SOURCE:
In the following, SCO means Caldera, who renamed itself to SCO.

Novell licensed Unix rights to SCO where SCO would send 95% of sales to Novell
and SCO would keep 5%. (Who sounds like the owner here?) This is all
thoroughly documented on Groklaw. The entire court dockets, all filings,
motions, etc. It's all there to read, part of history.

SCO later tried to claim that the agreement somehow transferred ownership of
Unix to SCO. This resulted in a separate trial from SCO vs IBM. The judge
found in Novell's favor in a bench trial. SCO appealed they should have had a
jury trial. The Jury also found Novell owned Unix and SCO did not somehow get
it via the license agreement. SCO appealed, and again the appeal court found
for Novell.

SCO got exactly what it paid for. Rights to resell its Unix derived OS. SCO
could have negotiated to license more rights than it did.

------
DonHopkins
Michael Tiemann on "The Worst Job in the World":

[https://en.wikipedia.org/wiki/Michael_Tiemann](https://en.wikipedia.org/wiki/Michael_Tiemann)

>Michael Tiemann is vice president of open source affairs at Red Hat, Inc.,
and former President of the Open Source Initiative. [...] He co-founded Cygnus
Solutions in 1989. [...] Opensource.com profiled him in 2014, calling him one
of "open source's great explainers."

WHAT THIS TASK INVOLVES:
Transcribe the passage of the forum thread on SCO and Novell between "SCO later tried" and "than it did.", inclusive, without altering any wording.

EXCERPTED RECORDS:
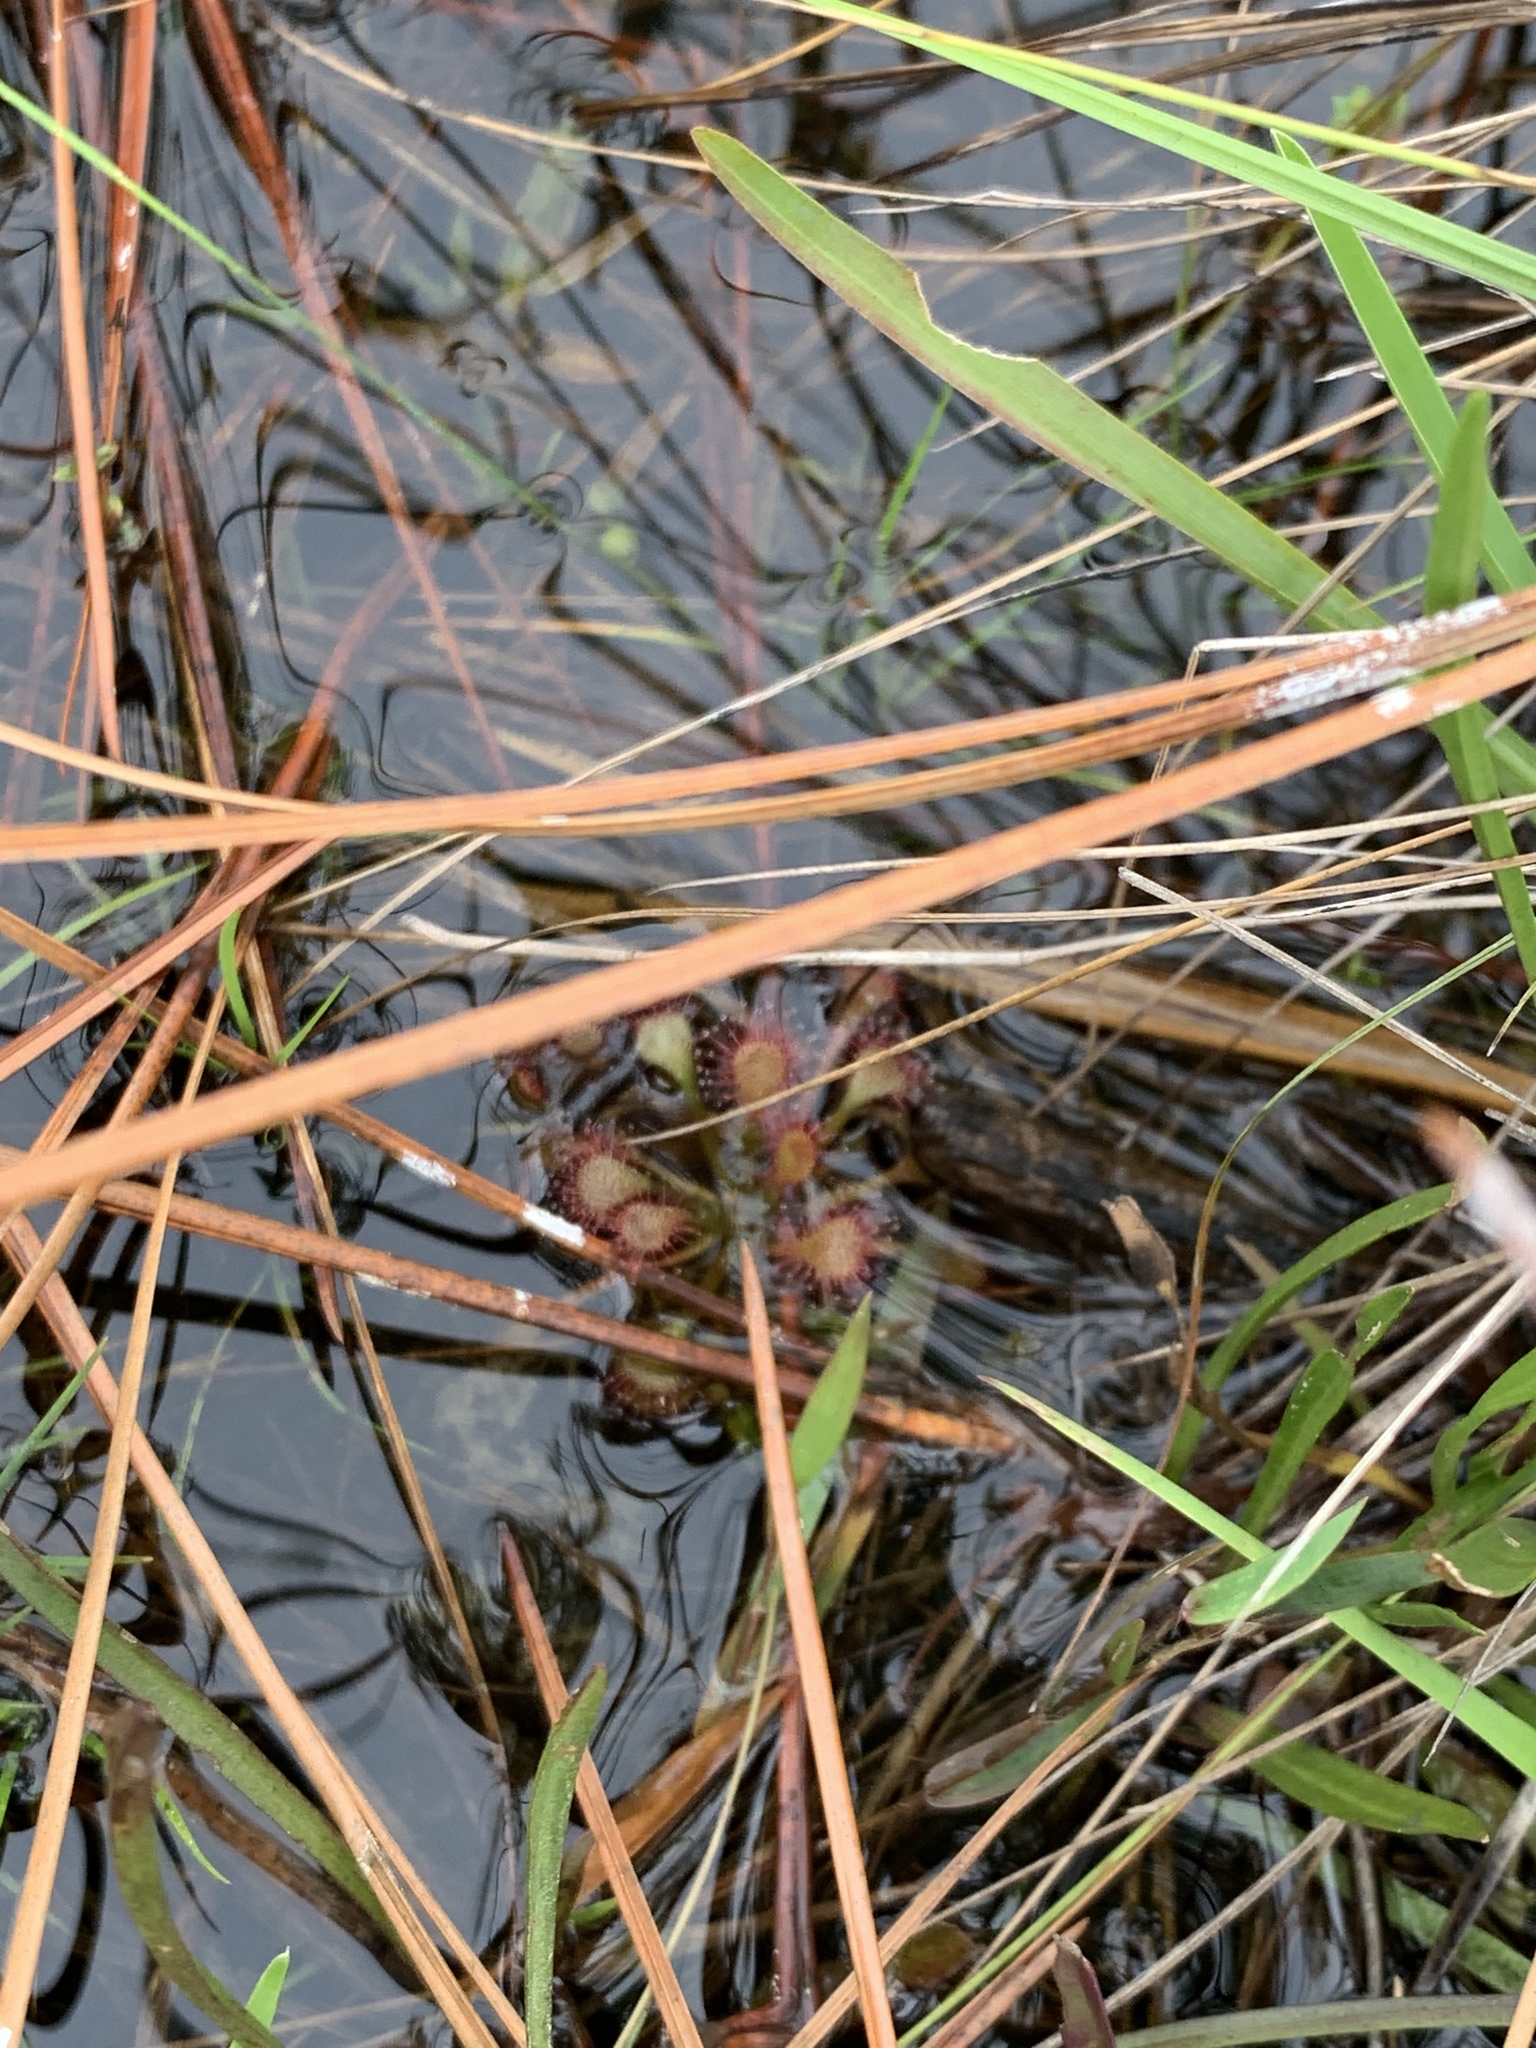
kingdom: Plantae
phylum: Tracheophyta
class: Magnoliopsida
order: Caryophyllales
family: Droseraceae
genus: Drosera
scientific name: Drosera capillaris
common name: Pink sundew
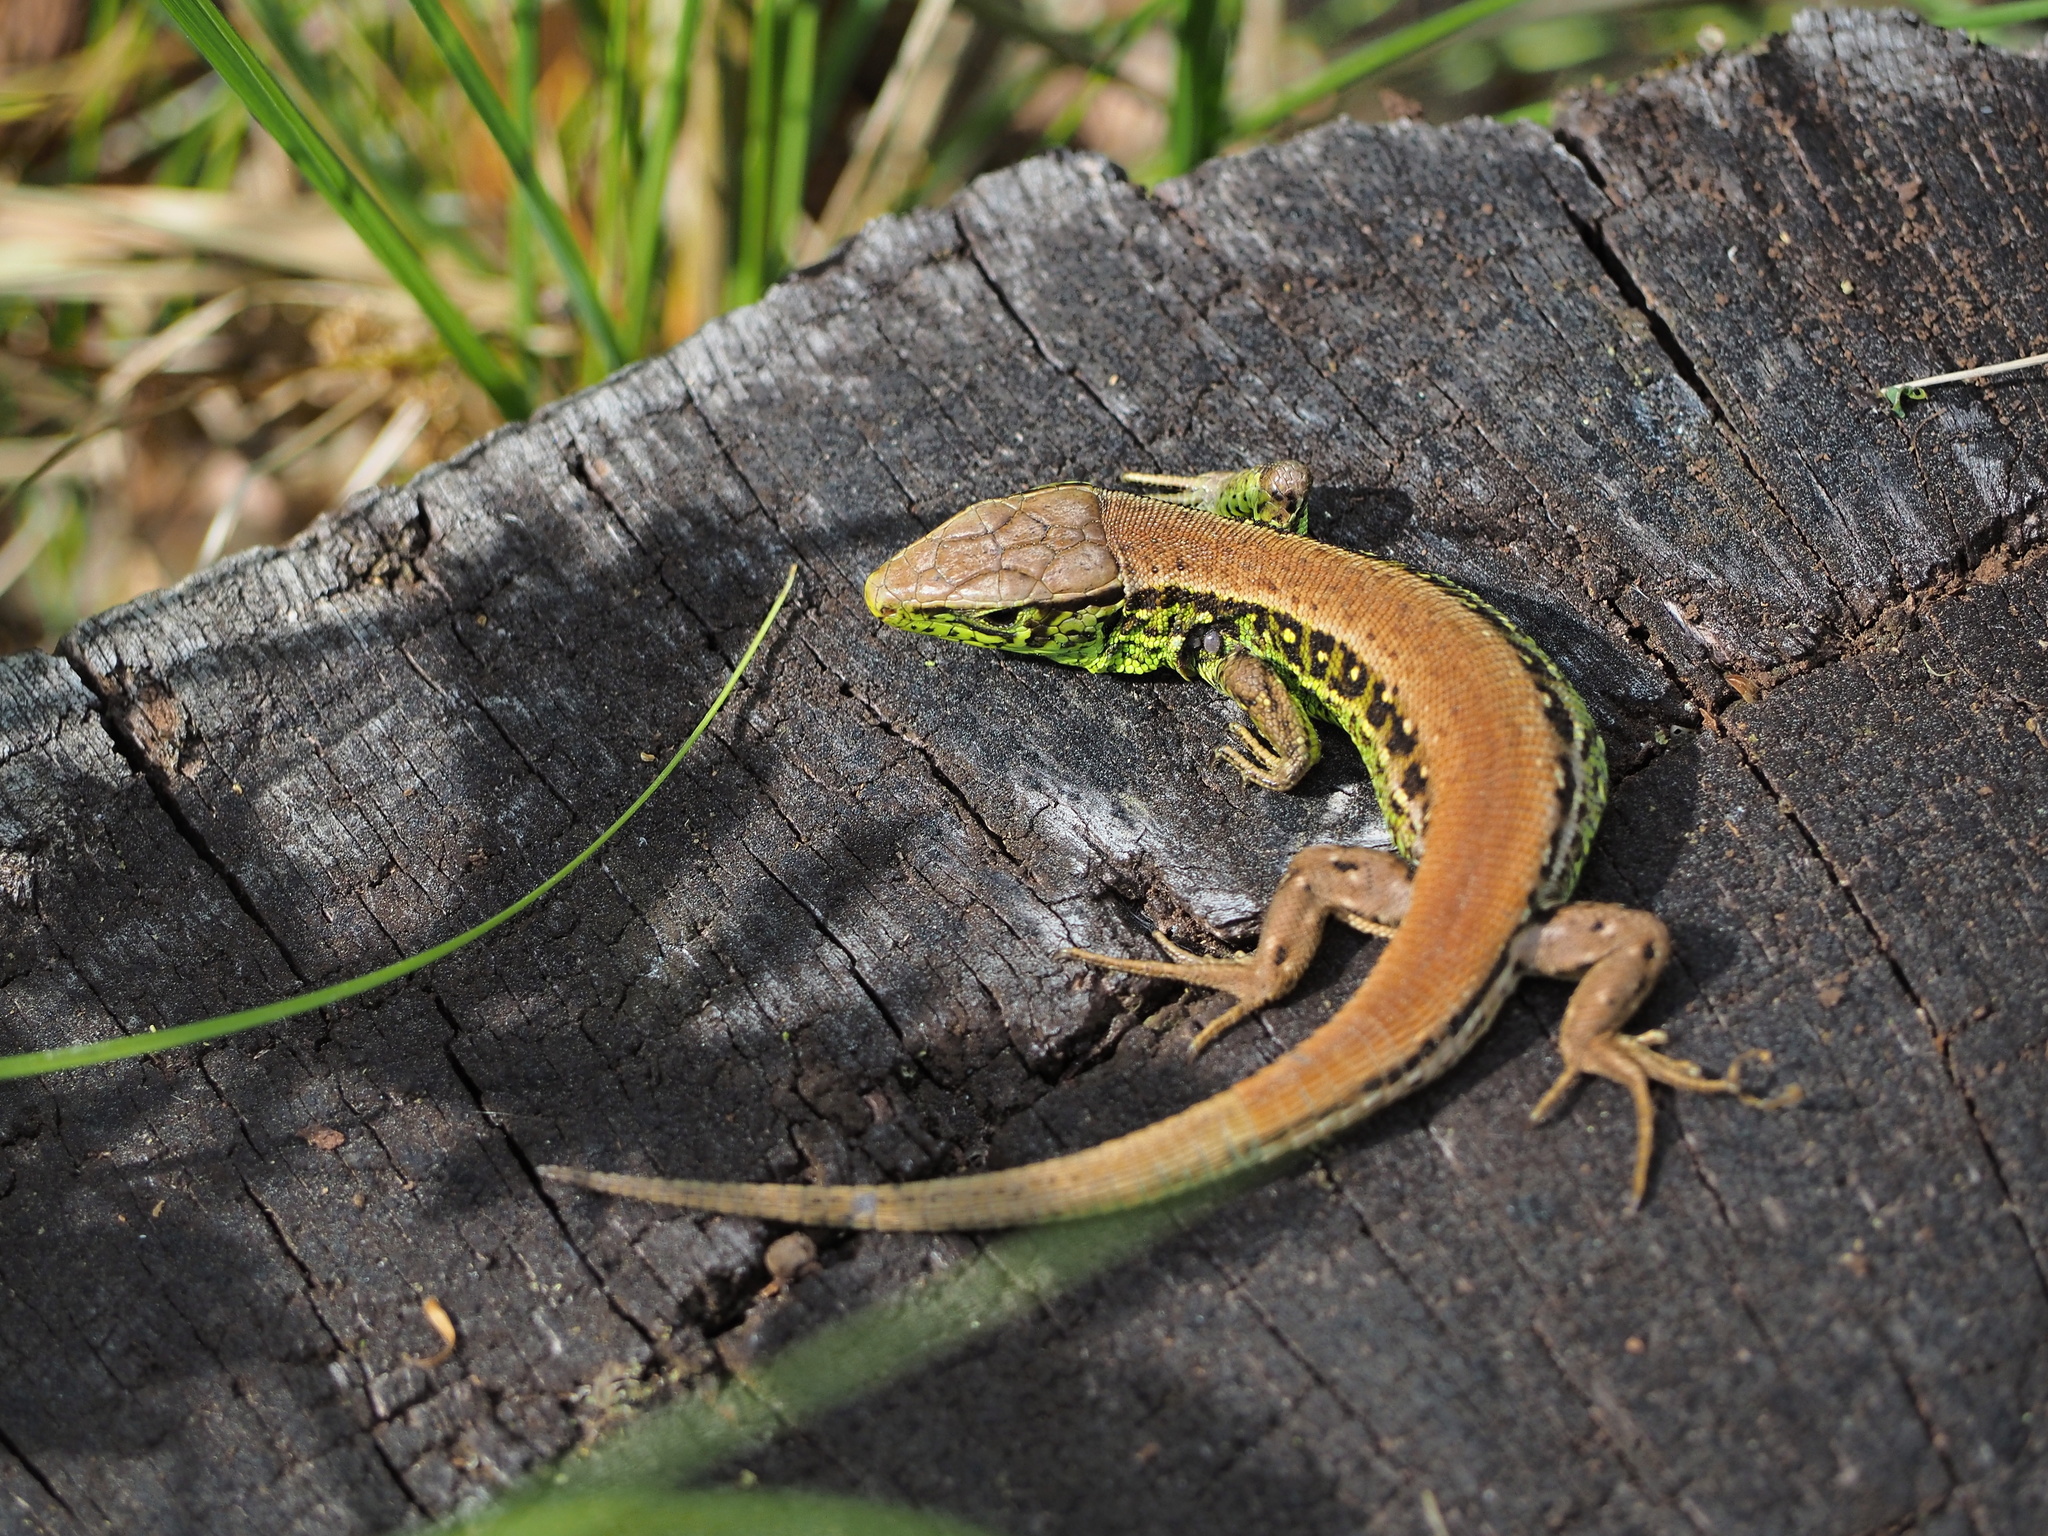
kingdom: Animalia
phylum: Chordata
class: Squamata
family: Lacertidae
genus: Lacerta
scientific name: Lacerta agilis
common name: Sand lizard
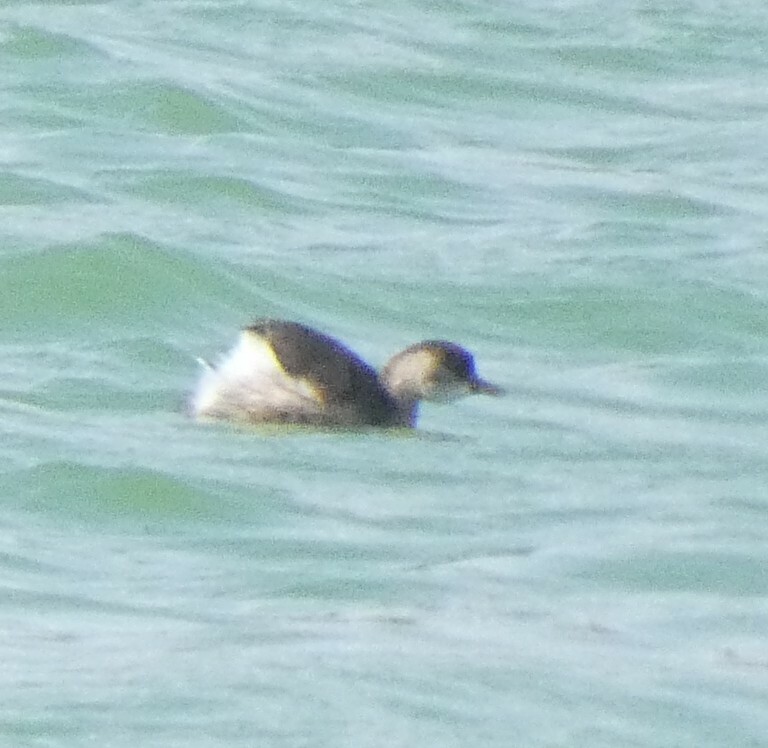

EXERCISE RESPONSE:
SCO later tried to claim that the agreement somehow transferred ownership of
Unix to SCO. This resulted in a separate trial from SCO vs IBM. The judge
found in Novell's favor in a bench trial. SCO appealed they should have had a
jury trial. The Jury also found Novell owned Unix and SCO did not somehow get
it via the license agreement. SCO appealed, and again the appeal court found
for Novell.

SCO got exactly what it paid for. Rights to resell its Unix derived OS. SCO
could have negotiated to license more rights than it did.